1. Cet avis ne revêt pas le caractère obligatoire des arrêts que la Cour rend lorsqu’elle se trouve saisie d’un différend entre États. Ses avis consultatifs sont toutefois généralement perçus comme des interprétations particulièrement autorisées du droit international et sont, dans la pratique, mobilisés au même titre que ses arrêts.
Les États et les organisations internationales y sont attentifs et n’hésitent pas d’ailleurs à présenter des observations au sujet des questions posées à la Cour durant une procédure consultative, comme le droit international les y autorise.

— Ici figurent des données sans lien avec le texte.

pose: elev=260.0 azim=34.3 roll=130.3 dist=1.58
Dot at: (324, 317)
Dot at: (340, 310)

2. Cette fois-ci, plus d’une cinquantaine d’États et d’organisations internationales ont transmis à la Cour des exposés écrits à cette fin. D’autres États ont présenté des observations orales, comme ce fut le cas par exemple de la Belgique.

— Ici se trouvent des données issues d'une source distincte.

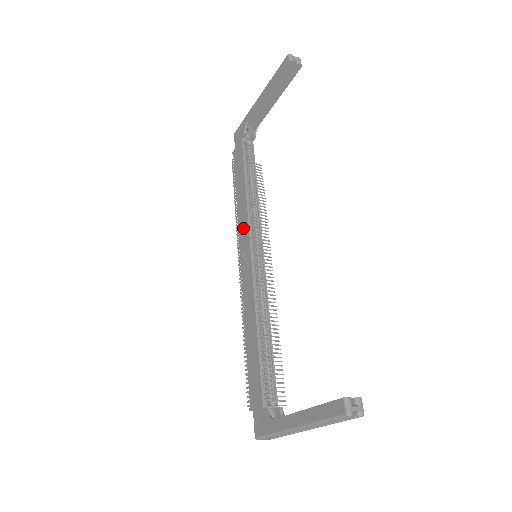
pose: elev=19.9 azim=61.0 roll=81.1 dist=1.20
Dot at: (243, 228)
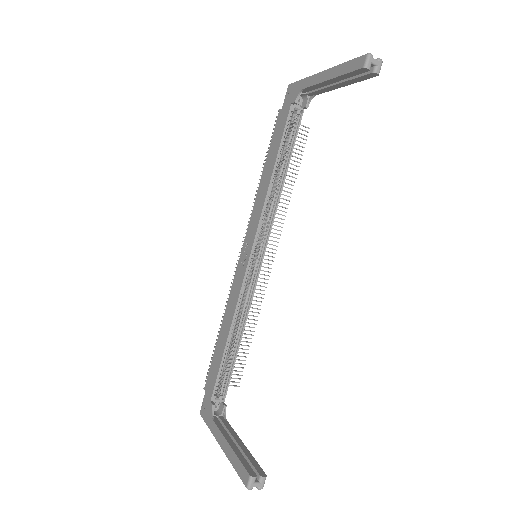
Dot at: (254, 220)
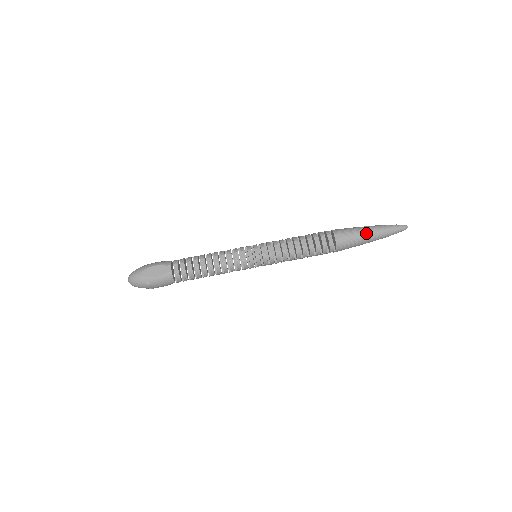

Cette participation, assez inédite de par son ampleur, signale certainement la conviction que cet avis est susceptible d’avoir des impacts à l’égard de tous les acteurs internationaux.
Qu’affirme la Cour au sujet du comportement d’Israël en territoire palestinien ?
3. La Cour analyse les politiques et les pratiques mises en place depuis 1967 en Cisjordanie, à Jérusalem-Est et dans la bande de Gaza, qui sont identifiés comme les composantes d’un territoire palestinien.
La demande d’avis lui ayant été adressé en janvier 2023, la Cour n’a pas inclus dans son analyse les opérations menées en réaction aux attaques du Hamas du 7 octobre 2023.
4. Dans son avis, la Cour rappelle qu’Israël, en tant que Puissance occupante, ne peut exercer que des pouvoirs limités d’administration et doit garantir l’intérêt de la population occupée, ce qui lui interdit d’adopter des mesures qui viseraient à s’emparer du territoire palestinien ou à l’exploiter.
Or, pour la Cour, Israël exerce ses pouvoirs en violation de ces règles en soutenant l’établissement de sa population civile en territoire palestinien, en confisquant les terres des palestiniens, en y exploitant l’eau et les minéraux et en y appliquant les lois israéliennes.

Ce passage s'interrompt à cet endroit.